U.S. cases of typhoid fever are closely linked with foreign travel, most often to the Indian subcontinent (India, Pakistan, and Bangladesh), Dr. Michael F. Lynch and colleagues from the Centers for Disease Control and Prevention (CDC), Atlanta report in the Journal of the American Medical Association.

Typhoid fever is a potentially life-threatening bacterial infection that is usually acquired by eating contaminated food or drinking contaminated water. The illness is characterized by high fever, abdominal pain, fatigue, loss of appetite and rose-colored spots on the skin.

In the US and other industrialized nations, typhoid has been nearly eliminated. In developing countries, typhoid remains a serious health threat.

Lynch and colleagues reviewed data from 1999 to 2006 for 1,902 cases of typhoid fever reported to the CDC. Most of these cases involved relatively young adults who had to be hospitalized. Three patients died.

Foreign travel within 30 days of illness -- mostly to India, Pakistan, and Bangladesh -- was reported by 79 percent of those with typhoid fever. Together, these three destinations accounted for more than two-thirds of all travel-associated cases of typhoid fever.

Only 58 travelers, or 5 percent, who came down with typhoid fever had received typhoid vaccine, the CDC team found.

In last two decades, drug-resistant strains of the organism have emerged, which is generating growing concern, Lynch and colleagues note.

Among 2,016 Typhi samples sent to the CDC by U.S. public health laboratories for testing, 13 percent were resistant to the antibiotics ampicillin, chloramphenicol, and trimethoprim-sulfamethoxazole.

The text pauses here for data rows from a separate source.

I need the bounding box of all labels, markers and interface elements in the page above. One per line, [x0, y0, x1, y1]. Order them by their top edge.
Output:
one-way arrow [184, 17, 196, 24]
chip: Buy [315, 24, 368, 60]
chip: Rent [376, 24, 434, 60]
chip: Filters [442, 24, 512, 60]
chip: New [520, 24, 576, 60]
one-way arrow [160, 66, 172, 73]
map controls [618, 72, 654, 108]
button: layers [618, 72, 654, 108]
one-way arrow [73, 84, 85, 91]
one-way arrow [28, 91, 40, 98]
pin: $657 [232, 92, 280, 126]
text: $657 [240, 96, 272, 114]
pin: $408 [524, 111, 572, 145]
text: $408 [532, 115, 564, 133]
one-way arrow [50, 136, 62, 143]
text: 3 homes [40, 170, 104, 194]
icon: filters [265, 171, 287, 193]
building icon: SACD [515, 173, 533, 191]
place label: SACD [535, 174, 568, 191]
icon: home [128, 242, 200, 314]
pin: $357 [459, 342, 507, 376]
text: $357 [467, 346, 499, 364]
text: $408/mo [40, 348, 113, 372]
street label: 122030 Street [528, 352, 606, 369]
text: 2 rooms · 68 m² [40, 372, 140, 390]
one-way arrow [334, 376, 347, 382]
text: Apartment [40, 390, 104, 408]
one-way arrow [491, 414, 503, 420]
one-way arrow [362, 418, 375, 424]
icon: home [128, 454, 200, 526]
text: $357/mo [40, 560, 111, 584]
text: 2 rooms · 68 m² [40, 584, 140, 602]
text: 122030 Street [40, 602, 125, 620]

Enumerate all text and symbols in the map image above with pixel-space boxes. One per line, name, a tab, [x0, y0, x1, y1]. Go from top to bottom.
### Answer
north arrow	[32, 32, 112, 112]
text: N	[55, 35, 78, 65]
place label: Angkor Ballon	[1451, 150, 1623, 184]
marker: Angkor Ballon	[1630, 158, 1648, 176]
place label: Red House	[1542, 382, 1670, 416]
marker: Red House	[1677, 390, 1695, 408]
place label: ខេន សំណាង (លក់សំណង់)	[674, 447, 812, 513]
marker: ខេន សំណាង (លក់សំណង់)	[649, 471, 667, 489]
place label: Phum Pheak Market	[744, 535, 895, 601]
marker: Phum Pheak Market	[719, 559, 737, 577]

Thirty-eight percent of samples tested were resistant to an older antibiotic called nalidixic acid and the vast majority of these samples were not very susceptible to the killing power of the antibiotic ciprofloxacin.

The proportion of nalidixic acid-resistant typhoid samples seen in the U.S. increased from 19 percent in 1999 to 54 percent in 2006, the researchers report.

Although this older antibacterial is rarely used for treatment, resistance to nalidixic acid can be a marker for decreased susceptibility to fluoroquinolones, the most commonly used antibiotics in North America and Europe, they point out.

Reducing the burden of typhoid fever in the United States, Lynch and colleagues conclude, will require increased attention to prevention measures by travelers, including improved vaccination coverage among travelers to typhoid-endemic areas, particularly among travelers visiting friends or family in India or its neighbors.

Further reductions in typhoid fever among travelers, they add, will depend on increased availability of safe drinking water as well as improve sanitation and food hygiene in typhoid endemic areas, measures that would go a long way toward reducing the global burden of typhoid fever.